Les Cahiers Marxistes

Critique multidisciplinaire et éducation permanente depuis 1969

Positions matérialistes sur l'écrit

CM n°194
juin-juil. 1994
Couverture du Cahier Marxiste 194

Avec ce titre, les CM semblent à première vue livrer un numéro très spécial, destiné au cercle de quelques amateurs avertis. Le lecteur découvrira bientôt que ces pages s'adressent à tous ceux qu'intéressent, dans l'acte d'écrire, les mécanismes les plus enfouis que ce geste, le plus commun, met en Â?uvre.

Le thème choisi n'emporte pas la volonté de revisiter la problématique philosophique du matérialisme en tant que telle. Si cette catégorie, et son contraire, l'idéalisme, se trouvent requis, c'est ici sous l'angle des opérations complexes que mobilise dans un écrit, littéraire ou non, l'effet de représentation. La thèse que l'on soutiendra ? Elle montre que la production des idéalités représentatives dans l'écrit, ou si l'on préfère, des idées qu'il véhicule, entraîne toujours une occultation des paramètres matériels qu'elle travaille. Autrement dit, l'effet de transparence représentative, l'élaboration des pensées, disons n'est jamais obtenu qu'au prix d'un aveuglement sur les aspects matériels de sa fabrique. Qu'ainsi la pensée, en ce qu'elle est nécessairement associée à une langue et donc, tout aussi bien, aux conditions matérielles de son exercice dans l'écrit, puisse générer l'illusion toute idéaliste de son excellence et de son autonomie, voilà certes une affaire qui mérite examen.

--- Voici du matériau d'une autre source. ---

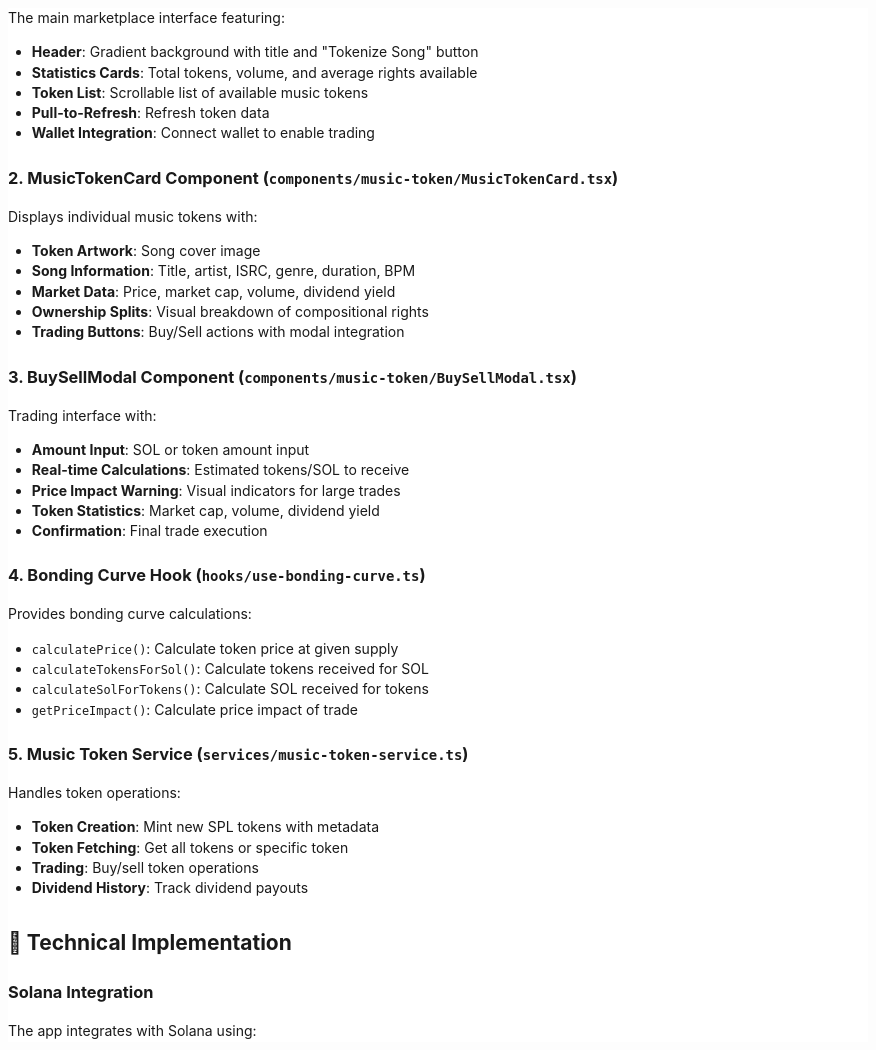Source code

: The main marketplace interface featuring:

- **Header**: Gradient background with title and "Tokenize Song" button
- **Statistics Cards**: Total tokens, volume, and average rights available
- **Token List**: Scrollable list of available music tokens
- **Pull-to-Refresh**: Refresh token data
- **Wallet Integration**: Connect wallet to enable trading

### 2. MusicTokenCard Component (`components/music-token/MusicTokenCard.tsx`)

Displays individual music tokens with:

- **Token Artwork**: Song cover image
- **Song Information**: Title, artist, ISRC, genre, duration, BPM
- **Market Data**: Price, market cap, volume, dividend yield
- **Ownership Splits**: Visual breakdown of compositional rights
- **Trading Buttons**: Buy/Sell actions with modal integration

### 3. BuySellModal Component (`components/music-token/BuySellModal.tsx`)

Trading interface with:

- **Amount Input**: SOL or token amount input
- **Real-time Calculations**: Estimated tokens/SOL to receive
- **Price Impact Warning**: Visual indicators for large trades
- **Token Statistics**: Market cap, volume, dividend yield
- **Confirmation**: Final trade execution

### 4. Bonding Curve Hook (`hooks/use-bonding-curve.ts`)

Provides bonding curve calculations:

- `calculatePrice()`: Calculate token price at given supply
- `calculateTokensForSol()`: Calculate tokens received for SOL
- `calculateSolForTokens()`: Calculate SOL received for tokens
- `getPriceImpact()`: Calculate price impact of trade

### 5. Music Token Service (`services/music-token-service.ts`)

Handles token operations:

- **Token Creation**: Mint new SPL tokens with metadata
- **Token Fetching**: Get all tokens or specific token
- **Trading**: Buy/sell token operations
- **Dividend History**: Track dividend payouts

## 🔧 Technical Implementation

### Solana Integration

The app integrates with Solana using:
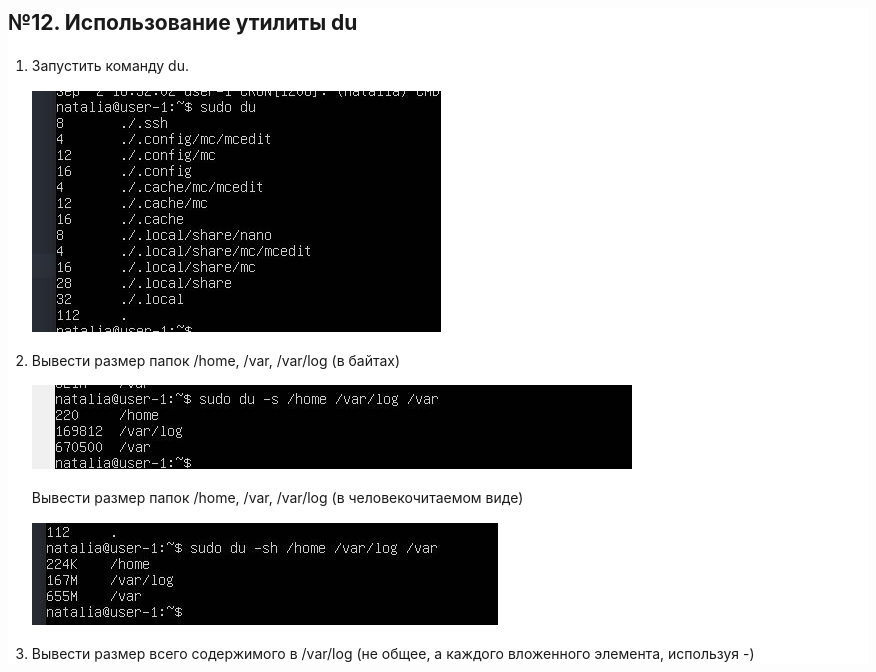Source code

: </li>
</ol>
</div>



## №12. Использование утилиты du

<div>
<ol>
<li> 

Запустить команду du.

<img src="./image/12.1.JPG" alt="Скриншот"/>
</li>
<li> 

Вывести размер папок /home, /var, /var/log (в байтах)

<img src="./image/12.3.JPG" alt="Скриншот"/>

Вывести размер папок /home, /var, /var/log (в человекочитаемом виде)

<img src="./image/12.2.JPG" alt="Скриншот"/>
</li>
<li>

Вывести размер всего содержимого в /var/log (не общее, а каждого вложенного элемента, используя \-)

L'entreprise sera pour une large part menée à la lumière d'une discipline nouvelle nommée textique, dont Jean Ricardou, son auteur, présente en début de volume les principaux concepts ainsi que les enjeux. On retiendra de cette étude intitulée " discernement matérialiste " que la textique poursuit l'ambition du marxisme et de la psychanalyse freudienne de faire la clarté sur les mécanismes clandestins qui engendrent et conditionnent la pensée. Son apport ? Il consiste à démontrer le rôle d'écran qu'ont joué dans ces deux univers théoriques les catégories d'expression et de reflet. A l'étude technique des opérations de l'écrit, la textique ajoute ainsi l'examen précis des processus qui aboutissent à l'idéologisation de leurs effets, avec toutes les conséquences sur la pratique d'écrire et sur les agents qui s'y livrent. Au centre de l'analyse, les concepts de métareprésentation et de texture ouvrent la perspective d'une pratique nouvelle de l'écrit, où cette fois les exigences de la pensée ne recouvrent plus les modalités de son élaboration mais au contraire signalent les matérielles conditions qui la rendent possible.

Il appartient à Jean-Claude Raillon de souligner la pertinence pédagogique des concepts de textique dans l'enseignement des lettres. Après les nécessaires rappels historiques, cette contribution décrit pas à pas une méthode de lecture en classe mobilisant la technique de circonscription et le concept de palinodie. Elle aboutit à la réécriture raisonnée d'un texte d'auteur (une OPA, dit-on en textique : une offre publique d'amélioration) montrant aux jeunes élèves que la lecture, loin d'être une activité autonome, est une phase constitutive du procès d'écriture et qu'il existe un autre rapport possible aux objets culturels que leur réception passive. Evoquant une esthétique de la bonne distance (on pense à Brecht), et dans la perspective des ateliers d'écriture, ces pages proposent également, avec la notion de lecturabilité, une analyse des procédures métareprésentatives d'un texte de Raymond Roussel.